At end of grant period

  • 6+ weekly support groups
  • Open 6 days per week
  • 66 public hours per week
  • Hundreds of participants
  • 3 full-time + 3 part-time staff
What the money did.

What the money did.

The award funded programs — and it funded the people running them, at a level that reflected the value of their work.

Every staff member, full- and part-time, was compensated at a living wage. All received health coverage stipends and unlimited paid time off. The board and staff aligned on this from the start: equitable compensation and leadership by impacted people weren't goals to work toward. They were the standard we built from.

What the grant funded

  • Weekly recovery support groups (expanded from one)
  • Recovery Coaching program
  • Telehealth rooms for clinical referrals
  • Transportation to medical, legal, and behavioral health appointments
  • Life skills courses and computer literacy
  • Sober social activities (36 per year)
  • Expungement and legal aid clinic
  • Peer-to-peer outreach program
Professional development as infrastructure.

Professional development as infrastructure.

One of the commitments I wrote into the grant was meaningful investment in staff development. All full-time employees were trained as Kentucky Certified Peer Support Specialists and CCAR Recovery Coaches. One staff member became a certified QPR Suicide Intervention trainer. Three were trained as SMART Recovery meeting facilitators.

The longer-term vision was to build that capacity into a revenue stream. I became a certified CCAR Recovery Coach Academy trainer, and the plan was to develop an in-house training academy — one that community partners could pay RCLex to use for training their own staff. That program was still in development when I left, but the groundwork was laid: the certifications were in place, the trainers were ready, and the infrastructure existed to make it work.

Running the program.

Running the program.

As the primary point of contact with the funder, I oversaw program implementation, supervised staff, managed compliance, and maintained KORE reporting throughout the grant period. We met deliverables consistently.
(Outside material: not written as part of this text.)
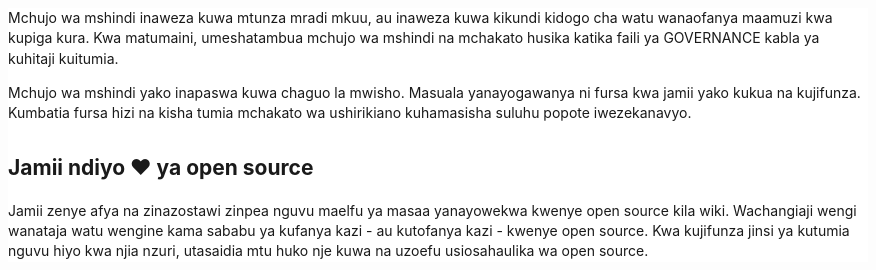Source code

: Mchujo wa mshindi inaweza kuwa mtunza mradi mkuu, au inaweza kuwa kikundi kidogo cha watu wanaofanya maamuzi kwa kupiga kura. Kwa matumaini, umeshatambua mchujo wa mshindi na mchakato husika katika faili ya GOVERNANCE kabla ya kuhitaji kuitumia.

Mchujo wa mshindi yako inapaswa kuwa chaguo la mwisho. Masuala yanayogawanya ni fursa kwa jamii yako kukua na kujifunza. Kumbatia fursa hizi na kisha tumia mchakato wa ushirikiano kuhamasisha suluhu popote iwezekanavyo.

## Jamii ndiyo ❤️ ya open source

Jamii zenye afya na zinazostawi zinpea nguvu maelfu ya masaa yanayowekwa kwenye open source kila wiki. Wachangiaji wengi wanataja watu wengine kama sababu ya kufanya kazi - au kutofanya kazi - kwenye open source. Kwa kujifunza jinsi ya kutumia nguvu hiyo kwa njia nzuri, utasaidia mtu huko nje kuwa na uzoefu usiosahaulika wa open source.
This work wasn't abstract to me. I brought my own lived experience with substance use disorder and recovery to every decision we made — about how we designed programs, how we compensated staff, and how we treated the people who came through our doors.

By the numbers

$650,000

Kentucky Opioid Response Effort award

150

unique individuals served in year one

66

weekly public hours after expansion

250+

participants by end of tenure

What came after.

What came after.

Recovery Café Lexington has continued to grow. They now operate seven days a week and have opened two additional locations — a second site in Lexington and a location in Frankfort.
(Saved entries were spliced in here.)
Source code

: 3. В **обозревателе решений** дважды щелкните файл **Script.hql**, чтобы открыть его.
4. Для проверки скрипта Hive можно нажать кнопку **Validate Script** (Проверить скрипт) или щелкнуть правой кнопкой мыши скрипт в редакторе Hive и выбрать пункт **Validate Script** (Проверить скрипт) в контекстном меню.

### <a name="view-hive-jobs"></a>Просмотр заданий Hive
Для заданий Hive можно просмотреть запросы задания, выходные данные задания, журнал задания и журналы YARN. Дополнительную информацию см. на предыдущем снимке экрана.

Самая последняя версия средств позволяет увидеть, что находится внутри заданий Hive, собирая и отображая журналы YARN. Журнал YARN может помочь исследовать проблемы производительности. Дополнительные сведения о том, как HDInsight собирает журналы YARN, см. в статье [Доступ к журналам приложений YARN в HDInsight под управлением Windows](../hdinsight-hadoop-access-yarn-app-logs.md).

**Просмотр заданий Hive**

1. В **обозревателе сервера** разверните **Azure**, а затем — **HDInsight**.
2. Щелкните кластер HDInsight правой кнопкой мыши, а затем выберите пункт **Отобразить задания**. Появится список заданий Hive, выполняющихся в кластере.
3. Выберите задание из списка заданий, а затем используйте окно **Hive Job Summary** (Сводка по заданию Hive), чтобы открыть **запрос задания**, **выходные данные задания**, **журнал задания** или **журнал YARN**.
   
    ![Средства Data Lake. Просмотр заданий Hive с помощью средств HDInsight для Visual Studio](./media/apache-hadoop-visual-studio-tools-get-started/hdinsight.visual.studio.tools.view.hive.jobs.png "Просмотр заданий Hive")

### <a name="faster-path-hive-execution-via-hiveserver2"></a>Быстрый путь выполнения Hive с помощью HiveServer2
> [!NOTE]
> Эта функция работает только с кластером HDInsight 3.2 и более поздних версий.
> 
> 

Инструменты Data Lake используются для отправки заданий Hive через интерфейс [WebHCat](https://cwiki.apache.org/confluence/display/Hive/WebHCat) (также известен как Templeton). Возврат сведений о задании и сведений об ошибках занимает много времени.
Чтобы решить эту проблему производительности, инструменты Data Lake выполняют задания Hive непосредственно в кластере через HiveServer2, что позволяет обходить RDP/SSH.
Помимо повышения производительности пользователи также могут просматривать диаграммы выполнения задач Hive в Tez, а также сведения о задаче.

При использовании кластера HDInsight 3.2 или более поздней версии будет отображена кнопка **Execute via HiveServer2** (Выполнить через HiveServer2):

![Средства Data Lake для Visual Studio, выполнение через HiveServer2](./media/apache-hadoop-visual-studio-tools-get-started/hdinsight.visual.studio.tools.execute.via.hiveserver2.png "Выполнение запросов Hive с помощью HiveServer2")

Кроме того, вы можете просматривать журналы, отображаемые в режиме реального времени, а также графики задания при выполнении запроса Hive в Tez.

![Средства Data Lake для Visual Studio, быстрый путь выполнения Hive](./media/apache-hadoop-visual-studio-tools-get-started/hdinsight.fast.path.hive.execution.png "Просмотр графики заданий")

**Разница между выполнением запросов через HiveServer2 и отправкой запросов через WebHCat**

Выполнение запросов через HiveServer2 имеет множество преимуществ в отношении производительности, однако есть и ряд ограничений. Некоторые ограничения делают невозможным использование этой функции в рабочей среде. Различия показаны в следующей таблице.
After RCLex, I brought the same approach to Goodwill Industries of Kentucky as Program Manager for the Ignite 2.0 initiative — a case management, job training, and supportive employment program for young adults with criminal justice involvement, contracted through the U.S. Department of Labor and Goodwill Industries International. I supervised a team of three career coaches and one data analyst and managed a four-year program budget of nearly $1,000,000.

Grantwriting, program management, and staff leadership are part of one integrated practice — one I've developed across peer-led recovery organizations, workforce development programs, and the communities they serve.